─── EXTRACTED TEXT

Across Pennsylvania, families are feeling the squeeze. Health care costs keep climbing. Childcare and groceries cost more. Auto insurance premiums are hitting record highs. Yet, not all of this pressure comes from inflation or the economy. A hidden driver is emerging from our courtrooms — specifically, from Philadelphia — where a wave of lawsuit abuse is quietly driving up costs for everyone else in the Commonwealth.

Nearly three years ago, Pennsylvania changed its venue rule for medical malpractice cases. The reform opened the door for lawsuits to be filed in any county, regardless of where the alleged malpractice occurred. The Pennsylvania Medical Society warned that this would unleash forum shopping — redirecting cases to Philadelphia, where verdicts are typically higher and juries more sympathetic to plaintiffs.

Those warnings proved right. According to a Philadelphia Inquirer investigation, the number of malpractice cases filed in Philadelphia has doubled, and nearly half — 44 percent — now involve care provided outside the city. Cases that once would have been heard in the community where the care occurred are now funneled into one of the nation’s most plaintiff-friendly venues.

──────
─── DATA FOR REVIEW

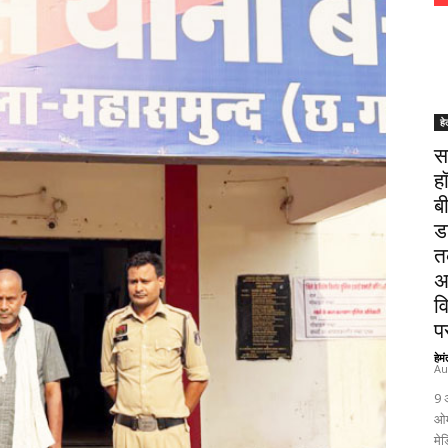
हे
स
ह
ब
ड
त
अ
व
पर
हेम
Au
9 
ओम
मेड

──────
─── DATA FOR REVIEW

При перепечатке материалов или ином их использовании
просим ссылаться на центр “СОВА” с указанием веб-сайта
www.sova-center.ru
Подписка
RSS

──────

ACTIONS TO TAKE:
1. According to the article about Pennsylvania's malpractice venue rule, what percentage of malpractice cases filed in Philadelphia now involve care provided outside the city?
2. Translate this sentence from the article about Pennsylvania's malpractice venue rule into Spanish: "Nearly three years ago, Pennsylvania changed its venue rule for medical malpractice cases."
Rely only on the article about Pennsylvania's malpractice venue rule, not on the material.

OUTPUTS BY TASK:
1. 44 percent, nearly half.

2. Hace casi tres años, Pensilvania cambió su norma de competencia territorial para los casos de negligencia médica.